大気海洋研究所のウェブサイトの管理/運営は、所の広報委員会とホームページ小委員会の下、広報室に所属する技術専門職員 1 名(兼務)、技術員 1 名、事務補佐員 1 名が分担しておこなっている。コンテンツの作成や更新はクラウド上で作業者がおこない、承認管理者の確認後に公開用ウェブサイトにアップロードするというシステムになっている。日常の作業および、過去に実施したサイトリニューアルについて紹介する。

セッション 2-2 10:30 ~ 11:50

第4分野 フィールド計測、自然観測、農林水産海洋技術
座長: 渡辺 知明(農)

4-01 観測機材管理システムの開発
●田中伸一、増田正孝、中川茂樹、酒井慎一(地震研究所)

地震研究所は,地震計をはじめとする多様な観測機材を所有し,全国の研究者と共同で地震・火山現象等を包括的に理解するために様々な観測を実施している.多種多数の機材を複数人で使用することもあり,その組み合わせも様々であるため,機材を効率的に運用・管理するためには各機材の現在の状態や使用履歴,将来の使用予定などの情報が適切に管理されている必要がある.そこで,機材管理システムの開発を行った.

4-02 マニュアル動画による技術の伝達と共有
●岸本光樹(農学生命科学研究科・附属演習林 生態水文学研究所)

技術職員の業務において、その技術の引継ぎが重要になるが、現場技術には文章化が困難な部分もあり、口伝による引き継ぎも多く残っている。そこで、これまで文章による引継ぎ資料ではイメージすることが難しかった作業や、口伝により引き継がれてきた作業について、ウェアラブルカメラにより動画を撮影し、いつでもどこでも繰り返し自己学習ができる形でのマニュアル動画の作成を試みた。

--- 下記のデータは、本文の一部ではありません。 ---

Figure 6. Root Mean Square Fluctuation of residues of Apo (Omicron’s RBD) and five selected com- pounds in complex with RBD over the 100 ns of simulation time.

4-03モニ 1000 愛知赤津サイトで実施している毎木調査の方法
●澤田晴雄、岸本光樹、梁瀬桐子、丹羽悠二、井上 淳(農学生命科学研究科・附属演習林 生態水文学研究所)

愛知県瀬戸市に位置する東京大学演習林 生態水文学研究所 赤津研究林には、2004 年に設置された環境省モニタリングサイト 1000・愛知赤津サイトがあり、2004 年から毎年 11~12 月に毎木調査を実施している。調査項目は樹種、樹木の生死、地際から 1.3m 部の幹直径(以下、DBH)である。調査は記録係 1 名、DBH測定 2 名を 1 組として実施している。今回は本サイトにおいて実施している調査の方法と、一例としてこれまで 15 年間の調査結果を紹介する。

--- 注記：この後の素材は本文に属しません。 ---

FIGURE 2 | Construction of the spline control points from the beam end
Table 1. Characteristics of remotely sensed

4-04 千葉演習林で実施されたマツ材線虫病に対する抵抗性マツの選抜育種
●米道 学、 軽込 勉、 鈴木祐紀、塚越剛史、里見重成(農学生命科学研究科・附属演習林千葉演習林)

千葉演習林では,1978 年度からマツ材線虫病に対するアカマツの抵抗性選抜育種をオリジナルな手法で実施している。2018 年度からは,選抜された個体群の再検定を林木育種センターと共同で実施している。クロマツにおいては,2006 年度から千葉県と共同で抵抗性選抜育種を実施している。本発表では,千葉演習林における一連のマツ材線虫病抵抗性選抜育種の取り組みについて紹介する。

セッション 2-3 13:15 ~ 14:15

第4分野 フィールド計測、自然観測、農林水産海洋技術
座長: 犬飼 浩(農)

4-05 田無演習林におけるナラ枯れ被害の発生
●相川美絵子、栗田直明(農学生命科学研究科)

田無演習林において 2020 年にナラ枯れ被害木が初めて発見された。ブナ属を除くブナ科樹木を対象に、病原菌を運搬しているカシノナガキクイムシによる穿孔被害の有無や生枯の調査を行ったので報告する。また、ナラ枯れ被害の拡大を軽減するために実施した対策について紹介する。

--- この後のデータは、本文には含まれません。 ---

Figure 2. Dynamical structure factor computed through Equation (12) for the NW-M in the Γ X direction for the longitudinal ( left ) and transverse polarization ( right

4-06農学生命科学研究科実務研修成果報告 ─北海道演習林での研修─
●高野充広(農学生命科学研究科附属演習林秩父演習林)

農学生命科学研究科の実務研修制度(試行)を活用して北海道演習林にて研修を受けた。天然林での森林調査では最新技術であるドローンによる空撮写真の撮影と室内でのデータ処理によるオルソ空中写真の作成技術の習得、また、直営素材生産事業における造材作業では北海道演習林特有の集材から採材、椪積までのシステムの実務体験、さらに近年多発する災害復旧関連業務の情報交換など多岐にわたって技術交流をすることができた。

4-07 低価格な 2 周波 RTK-GNSS 受信機の森林内での測位精度
●平間睦樹A、中川雄治A、福士憲司A、千井野聡A、江口由典B(北海道演習林A、樹芸研究所B

北海道演習林では、森林内の測量に複数の GNSS 受信機を使用している。2020 年度から、従来機種と比較して安価だが高性能である GNSS 受信機 DG-PRO1 を導入した。そこで、どのくらいの精度が出るのか、森林内の樹冠下で測位方法や測位時間、測定アンテナなどを変更し、どの測定方法が高精度な測量を行えるのか調査した。測位方法は単独測位、RTK、精密単独測位(PPP)などの 6 種類を試した。本報告ではそれらの測量精度の結果について紹介する。

セッション 2-4 14:30 ~ 15:30

第5分野 生物、生化学、医療技術
第7分野 土木、建築、都市工学、文化財保存技術
座長:渡邊 太朗(大気海洋研)

5-01 ハスの狭畝栽培法の検討
●石川祐聖A、入江 猛B(農学生命科学研究科附属生態調和農学機構A、農学生命科学研究科附属牧場B

ハスは地下茎が前と横の両方向に広がって生育するため、栽培には広い面積が必要となり、使用する土と水の量も多くなる。栽培の省力化を目的として、幅 15cm 深さ 15cm のU字溝を用いて作成した長さ 24m の狭畝で栽培試験を行った。供試した‘大賀蓮’と‘緑地美人’ともに倒伏などの障害がなく生育することが確認できたことから、ハスは狭い環境でも栽培が可能であるという結果が得られた。

5-02 三崎臨海実験所における教育棟水槽室の紹介
●幸塚久典、曲輪美秀、川端美千代(理学系研究科附属臨海実験所)

令和 2 年(2020 年)7 月、東京大学大学院理学系研究科附属臨海実験所の教育棟が竣工された。教育棟には、様々な海洋生物をストックできる水槽室が準備されている。本発表では、教育棟水槽室のオリジナルに設計した集合水槽や各水槽仕様などについての紹介の他に現在までに行なった見学実績などについても報告する。

7-01 Sentinel1 を使用した InSAR 解析
●中園悦子、竹内 渉(生産技術研究所・第五部)

調布の道路陥没事故と伊豆の土石流の現場に、SAR 衛星である Sentinel1 のデータを用いて InSAR 解析処理を行い、その結果を考察した。